A proposal to increase US fuel economy standards by a mere 4 percent per year has drawn the ire of GM vice president Bob Lutz. Rather than see this as an opportunity to improve efficiency and build a better company, the near-bankrupt giant automaker has decided it would rather dig in its heels.
GM got a triple dose of bad news this year. Skyrocketing fuel prices sent sales of its road-behemoths plunging. Poor sales and a refusal to accept the need for a change in business strategy sent the company dangerously close to needing a government bailout. Now Toyota is set to pass the Detroit giant next year as the world’s #1 car manufacturer.
And still the stodgy old-guard at GM doesn’t get it. Lutz claimed “As long as [gas] is around $2 per gallon here, people will exercise their freedom to buy the vehicle they want, V8 engine and all,” he said. “Forcing us to alter the fleets to hit some theoretical average won’t change what consumers want, or what they’ll buy.”
Really Bob? The market seems to be saying the opposite.
Basing your business strategy on $2 per gallon fuel is as close to insanity as it gets. Looking at the energy picture worldwide, there is slim chance we can expect fuel prices at $2 for the foreseeable future. The U.S. imports nearly 70% of its oil. Conventional oil production is peaking or has peaked in the majority of the world, governments are moving quickly to kick out private oil companies and lock up their remaining resources. Rigs for new offshore drilling are overbooked for years, as companies are forced to drill ever-deeper and more expensive wells. Unconventional sources are gaining steam, but will barely make up for the conventional decline. Biofuels are coming on strong, but need years to scale up. Which leaves us for the moment completely dependent on the unstable Middle East.
All of this ignores the strong possibility of a carbon tax coming down the political pike. Governor Schwarzenegger has committed to addressing the carbon issue. The first salvo in this battle is a lawsuit against the EPA by several states including California to force them to regulate CO2 as a pollutant.

--------------------

**Problem statement**
Set down the whole GM fuel economy article word for word. The listing has no connection to the GM fuel economy article.

**Data lines**
--------------------

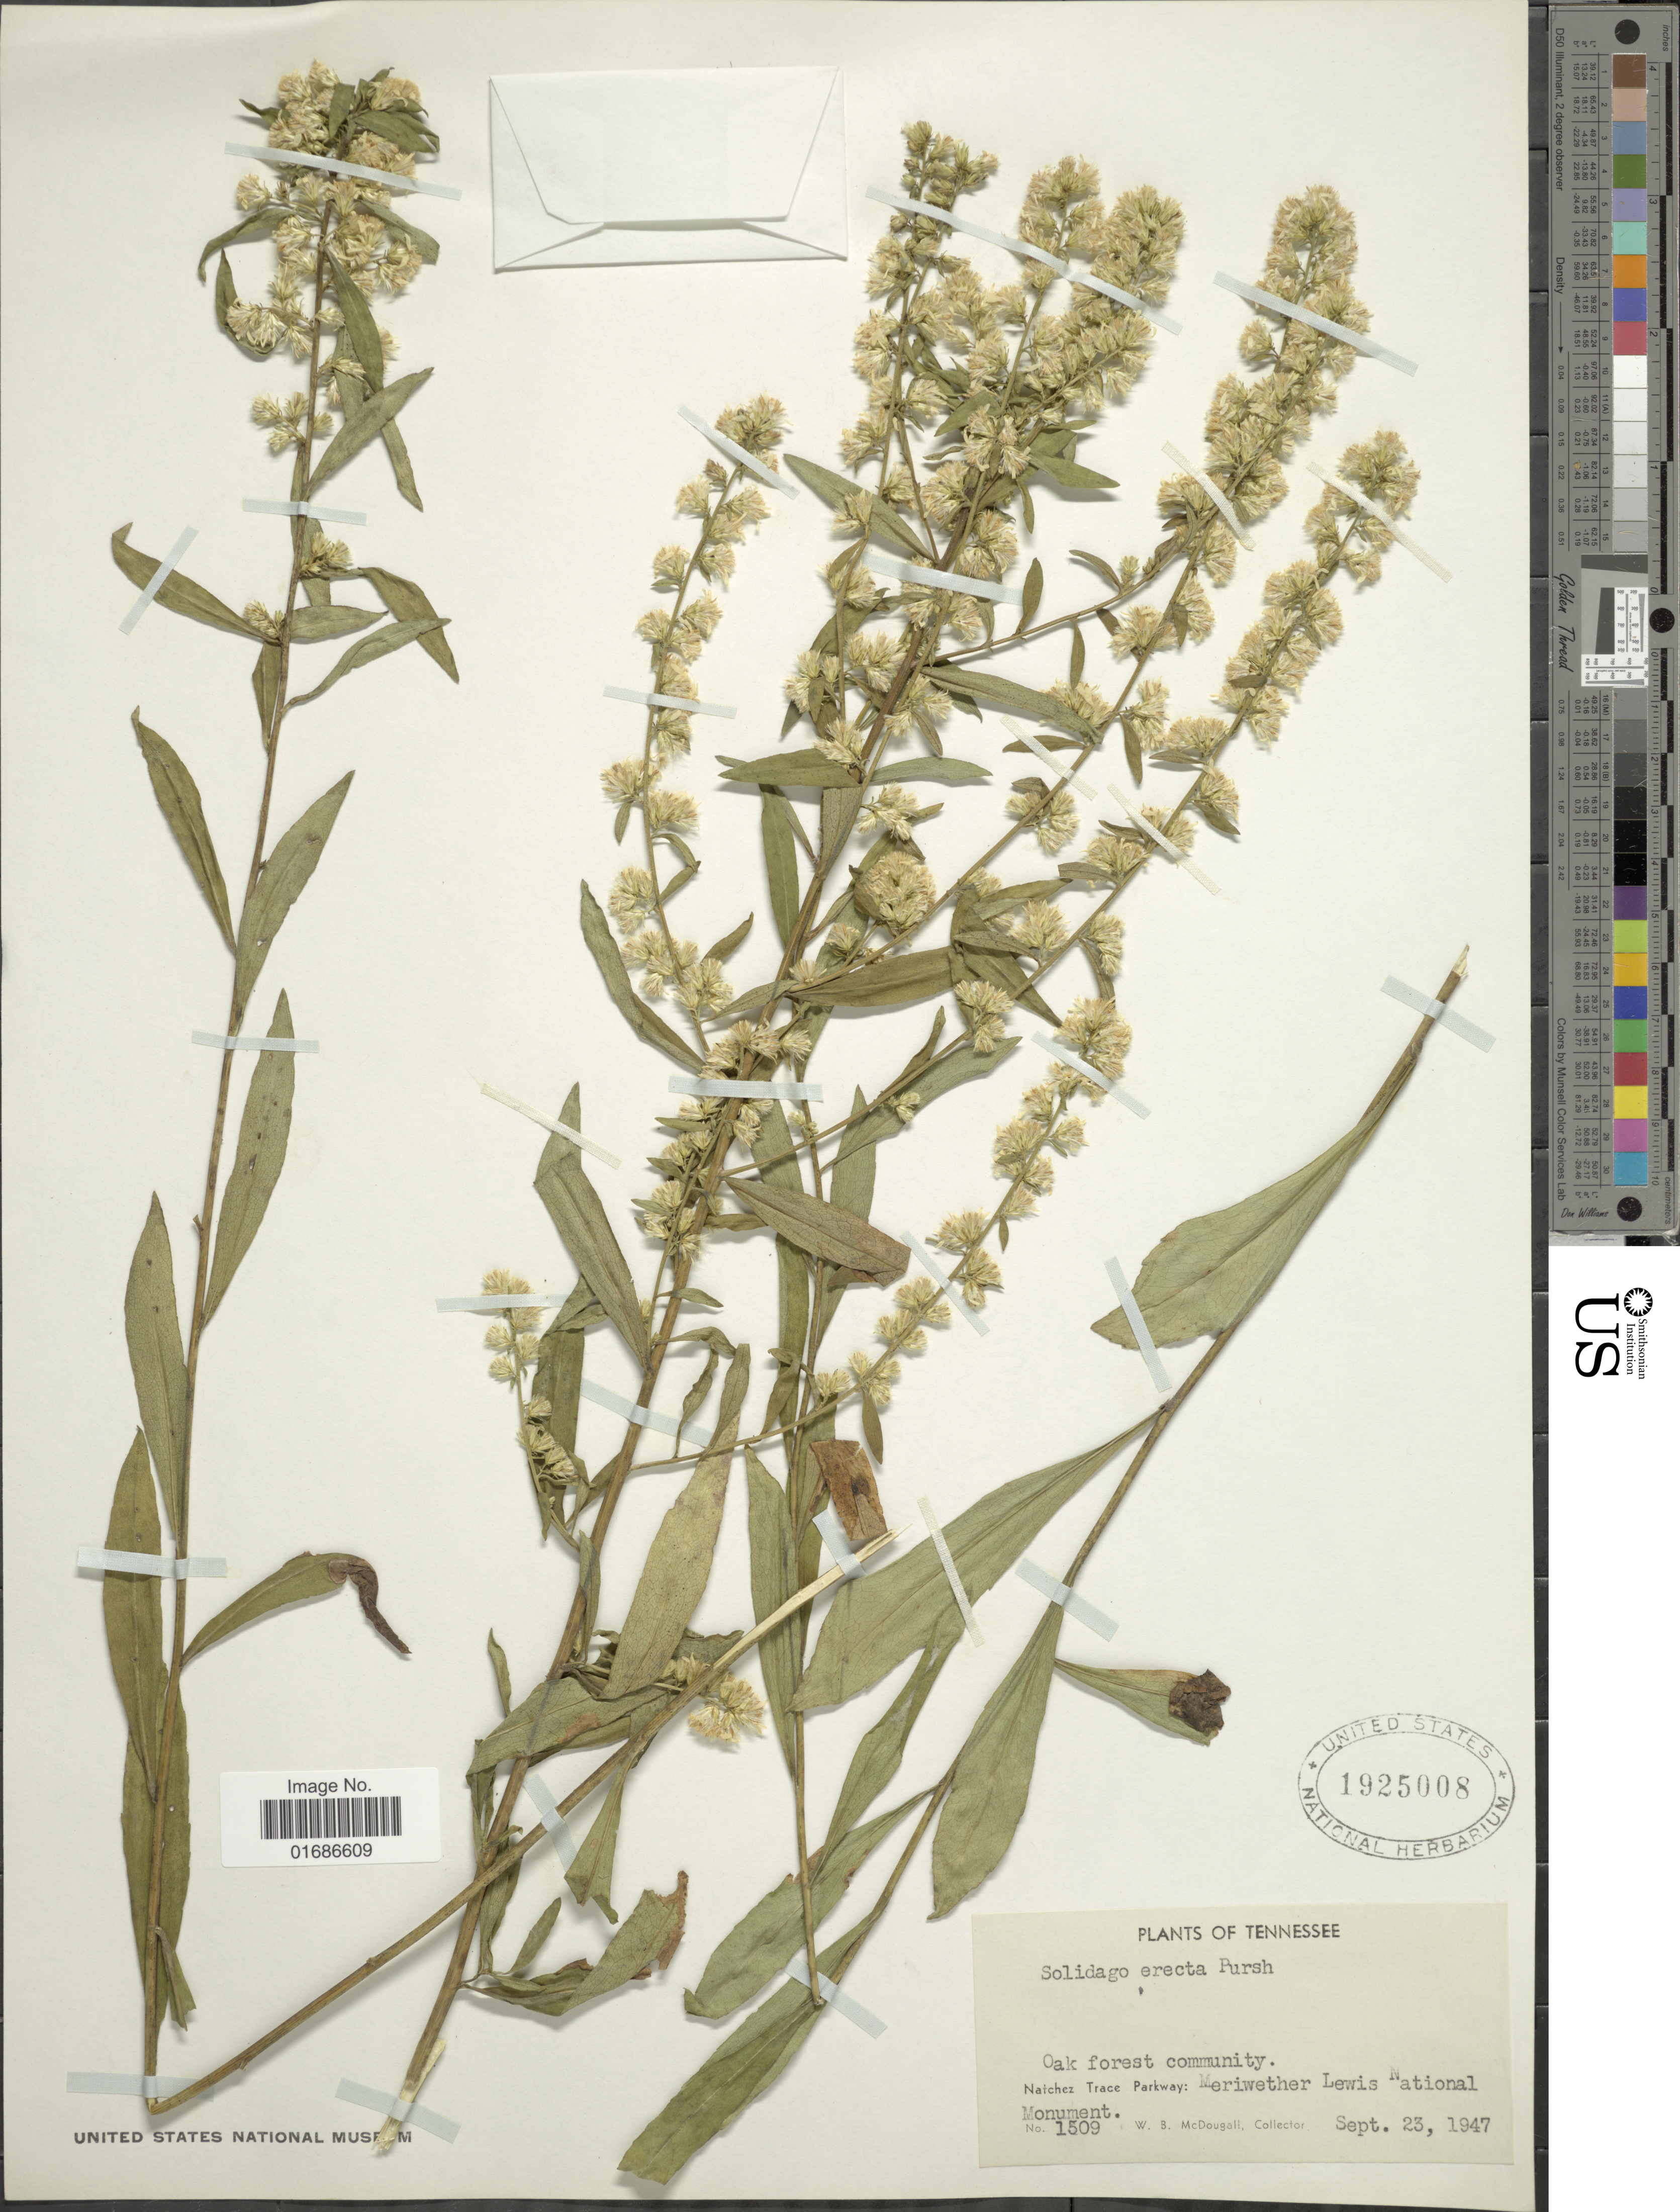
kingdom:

--------------------

**Task output**
A proposal to increase US fuel economy standards by a mere 4 percent per year has drawn the ire of GM vice president Bob Lutz. Rather than see this as an opportunity to improve efficiency and build a better company, the near-bankrupt giant automaker has decided it would rather dig in its heels.
GM got a triple dose of bad news this year. Skyrocketing fuel prices sent sales of its road-behemoths plunging. Poor sales and a refusal to accept the need for a change in business strategy sent the company dangerously close to needing a government bailout. Now Toyota is set to pass the Detroit giant next year as the world’s #1 car manufacturer.
And still the stodgy old-guard at GM doesn’t get it. Lutz claimed “As long as [gas] is around $2 per gallon here, people will exercise their freedom to buy the vehicle they want, V8 engine and all,” he said. “Forcing us to alter the fleets to hit some theoretical average won’t change what consumers want, or what they’ll buy.”
Really Bob? The market seems to be saying the opposite.
Basing your business strategy on $2 per gallon fuel is as close to insanity as it gets. Looking at the energy picture worldwide, there is slim chance we can expect fuel prices at $2 for the foreseeable future. The U.S. imports nearly 70% of its oil. Conventional oil production is peaking or has peaked in the majority of the world, governments are moving quickly to kick out private oil companies and lock up their remaining resources. Rigs for new offshore drilling are overbooked for years, as companies are forced to drill ever-deeper and more expensive wells. Unconventional sources are gaining steam, but will barely make up for the conventional decline. Biofuels are coming on strong, but need years to scale up. Which leaves us for the moment completely dependent on the unstable Middle East.
All of this ignores the strong possibility of a carbon tax coming down the political pike. Governor Schwarzenegger has committed to addressing the carbon issue. The first salvo in this battle is a lawsuit against the EPA by several states including California to force them to regulate CO2 as a pollutant.